Actavis Confirms Generic Onglyza Patent Challenge

Actavis plc has filed an Abbreviated New Drug Application (ANDA) with FDA seeking approval to market Saxagliptin Hydrochloride Tablets, 2.5 mg and 5 mg. Actavis' ANDA product is a generic version of AstraZeneca and Bristol-Myers Squibb's Onglyza, which is indicated as an adjunct to diet and exercise to improve glycemic control in adults with type 2 diabetes.

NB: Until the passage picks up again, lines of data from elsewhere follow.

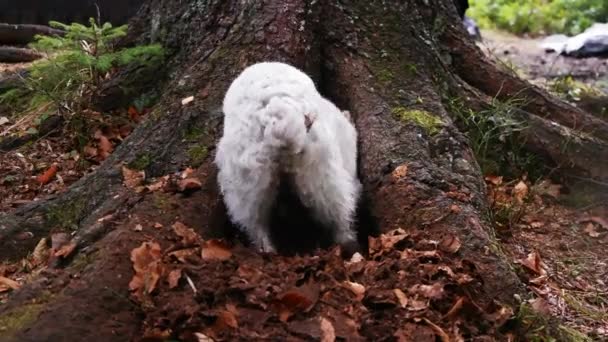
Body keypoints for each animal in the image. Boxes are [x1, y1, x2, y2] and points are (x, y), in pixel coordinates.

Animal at [215, 62, 360, 254]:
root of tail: (277, 114)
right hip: (322, 174)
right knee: (339, 215)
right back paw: (350, 243)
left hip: (247, 183)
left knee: (255, 224)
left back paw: (267, 250)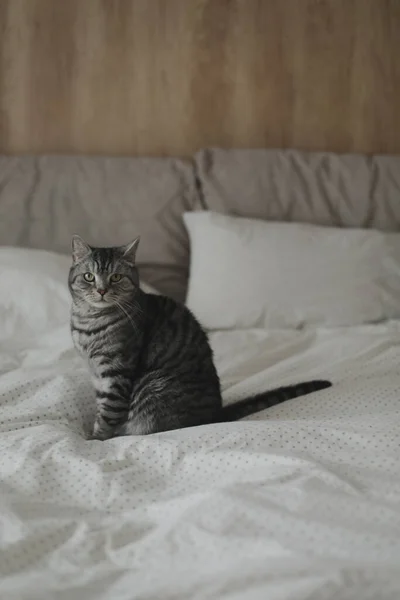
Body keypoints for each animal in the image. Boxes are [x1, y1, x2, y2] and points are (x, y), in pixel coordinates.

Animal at [69, 236, 332, 440]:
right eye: (89, 276)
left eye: (115, 277)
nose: (101, 290)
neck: (88, 321)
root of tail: (216, 413)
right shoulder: (98, 375)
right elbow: (102, 406)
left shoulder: (116, 371)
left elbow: (109, 412)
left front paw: (96, 438)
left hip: (153, 388)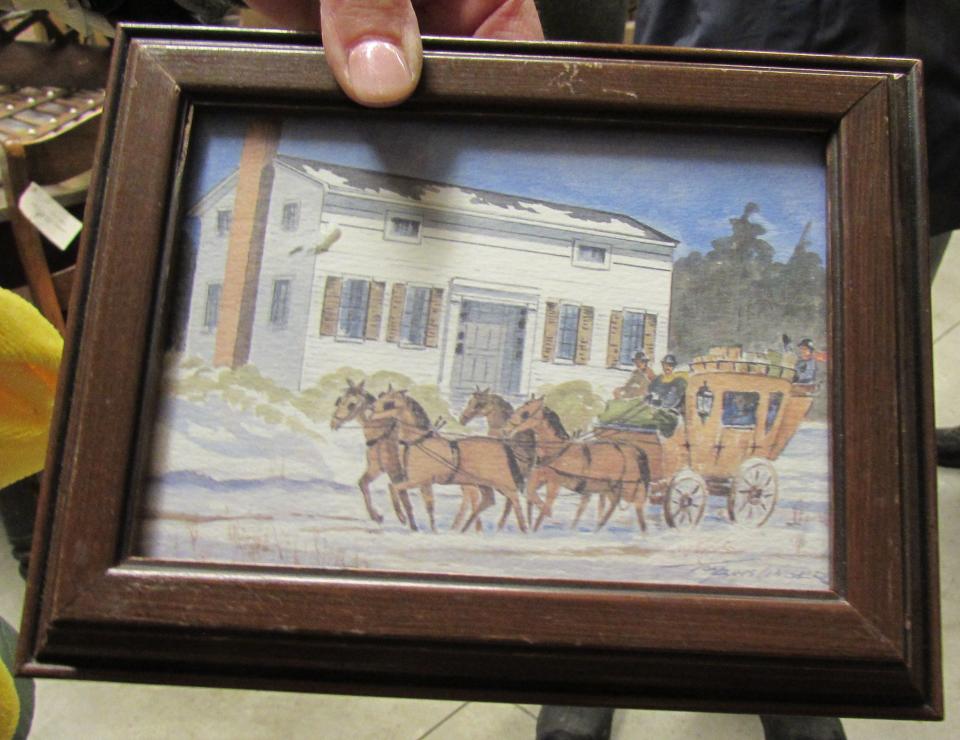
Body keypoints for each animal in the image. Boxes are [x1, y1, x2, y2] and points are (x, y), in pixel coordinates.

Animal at [332, 382, 426, 532]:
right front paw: (376, 516)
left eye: (351, 404)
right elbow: (363, 483)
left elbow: (404, 498)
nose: (333, 422)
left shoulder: (396, 472)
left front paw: (411, 524)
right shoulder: (377, 468)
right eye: (340, 400)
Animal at [372, 388, 528, 532]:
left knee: (513, 499)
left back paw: (523, 529)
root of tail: (503, 446)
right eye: (381, 397)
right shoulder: (424, 483)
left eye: (389, 403)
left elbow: (394, 487)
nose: (372, 411)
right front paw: (430, 529)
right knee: (488, 501)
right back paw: (465, 529)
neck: (419, 440)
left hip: (503, 482)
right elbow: (428, 505)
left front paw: (401, 516)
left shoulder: (419, 480)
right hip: (483, 483)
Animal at [498, 398, 648, 532]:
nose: (505, 429)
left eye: (525, 413)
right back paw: (596, 528)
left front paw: (542, 521)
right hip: (609, 487)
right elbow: (531, 494)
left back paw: (643, 532)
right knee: (612, 504)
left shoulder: (555, 483)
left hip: (629, 486)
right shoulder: (539, 479)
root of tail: (632, 449)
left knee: (638, 503)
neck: (556, 451)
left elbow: (546, 505)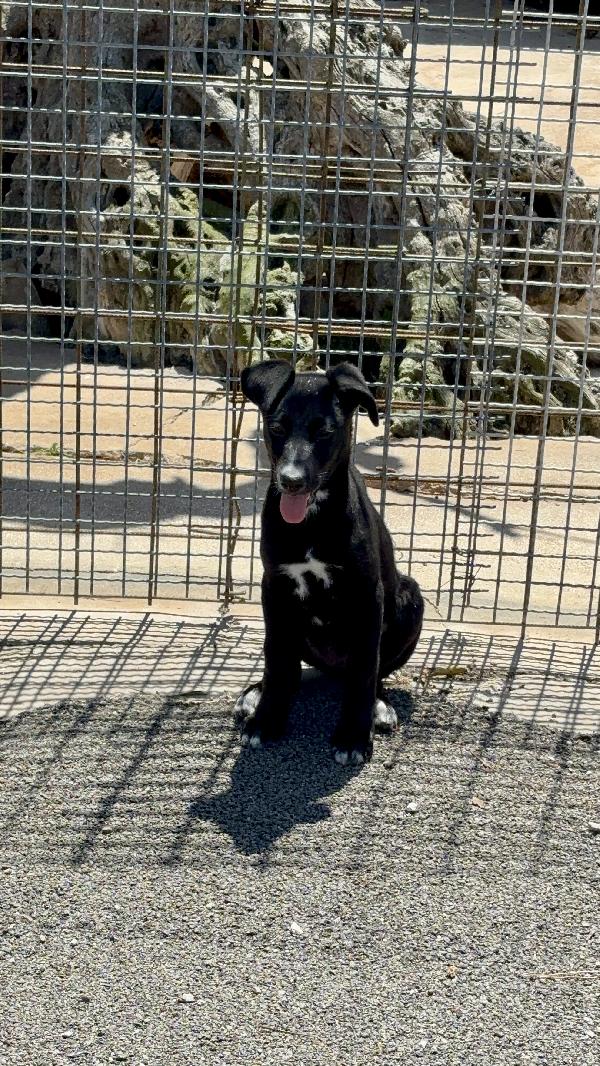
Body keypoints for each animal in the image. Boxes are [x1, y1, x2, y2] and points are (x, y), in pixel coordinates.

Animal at [235, 359, 424, 766]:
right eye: (277, 428)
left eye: (324, 432)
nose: (290, 481)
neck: (311, 521)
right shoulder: (275, 587)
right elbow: (277, 661)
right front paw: (267, 719)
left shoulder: (367, 595)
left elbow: (366, 671)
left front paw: (353, 735)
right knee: (288, 667)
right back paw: (257, 693)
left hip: (409, 598)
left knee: (372, 672)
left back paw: (378, 707)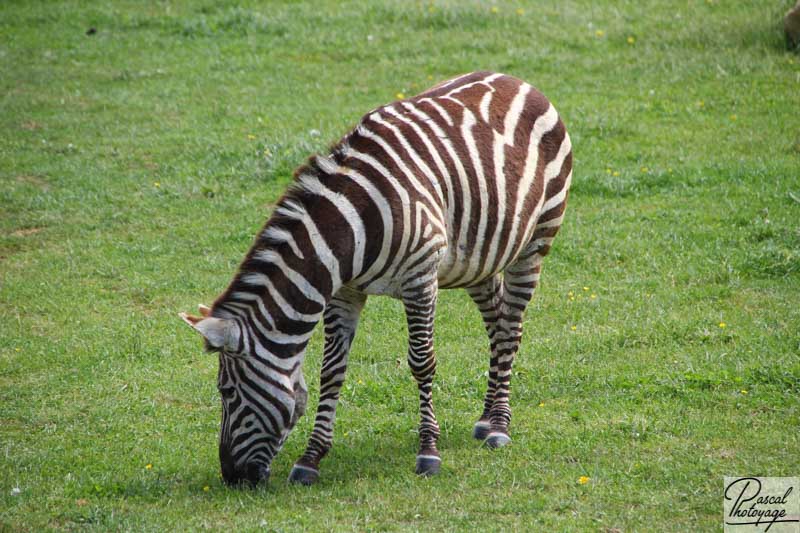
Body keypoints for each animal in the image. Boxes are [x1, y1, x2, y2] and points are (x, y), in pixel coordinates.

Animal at [178, 71, 572, 486]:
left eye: (226, 391)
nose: (232, 477)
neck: (350, 231)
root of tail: (515, 79)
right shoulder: (343, 293)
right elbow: (331, 370)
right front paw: (310, 459)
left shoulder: (420, 280)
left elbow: (422, 362)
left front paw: (428, 452)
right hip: (477, 257)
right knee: (497, 323)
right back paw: (485, 418)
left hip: (535, 241)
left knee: (511, 327)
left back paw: (498, 426)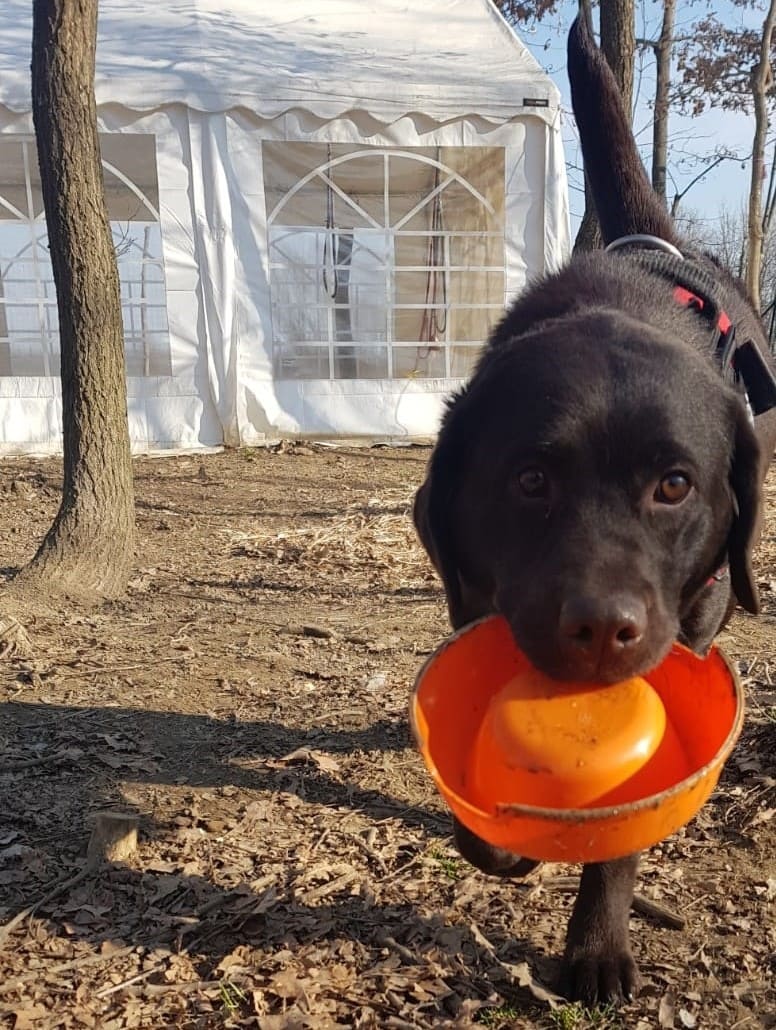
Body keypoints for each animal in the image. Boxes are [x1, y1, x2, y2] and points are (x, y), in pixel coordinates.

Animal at [414, 14, 770, 1005]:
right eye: (531, 481)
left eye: (674, 486)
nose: (604, 629)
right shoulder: (473, 599)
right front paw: (492, 841)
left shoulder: (692, 620)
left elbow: (622, 830)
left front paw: (598, 944)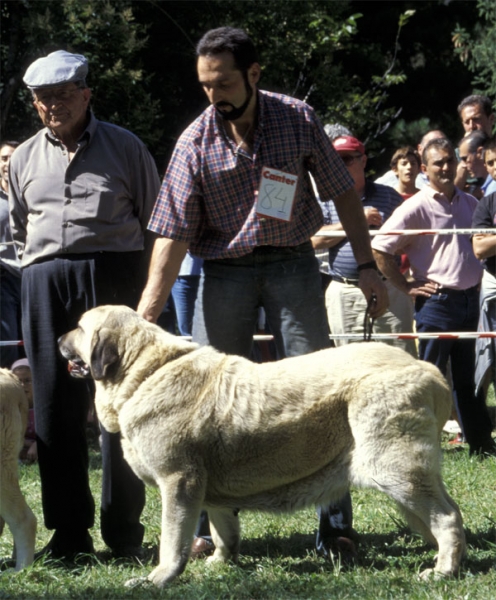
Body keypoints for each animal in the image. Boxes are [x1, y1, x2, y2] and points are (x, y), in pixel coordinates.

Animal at [60, 304, 466, 584]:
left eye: (79, 327)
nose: (61, 339)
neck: (146, 372)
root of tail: (431, 372)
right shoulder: (209, 492)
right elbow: (224, 530)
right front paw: (220, 563)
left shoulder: (178, 483)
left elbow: (173, 541)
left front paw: (158, 578)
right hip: (408, 477)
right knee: (444, 513)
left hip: (395, 469)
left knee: (446, 516)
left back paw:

AstraZeneca AB filed suit against Actavis on 23 May 2014 in the US District Court for the District of Delaware seeking to prevent Actavis from commercializing its ANDA product prior to the expiration of US Patent No. 7,951,400. The lawsuit was filed under the provisions of the Hatch-Waxman Act, resulting in a stay of final FDA approval of Actavis' ANDA until 31 January 2017, or final resolution of the matter before the court, whichever occurs sooner, subject to any other exclusivities.

Based on available information, Actavis believes it may be a "first applicant" to file an ANDA for the generic version of Onglyza and, should its ANDA be approved, may be entitled to 180 days of generic market exclusivity.

For the 12 months ending 28 February 2014, Onglyza had total US sales of approximately $532 million, according to IMS Health data.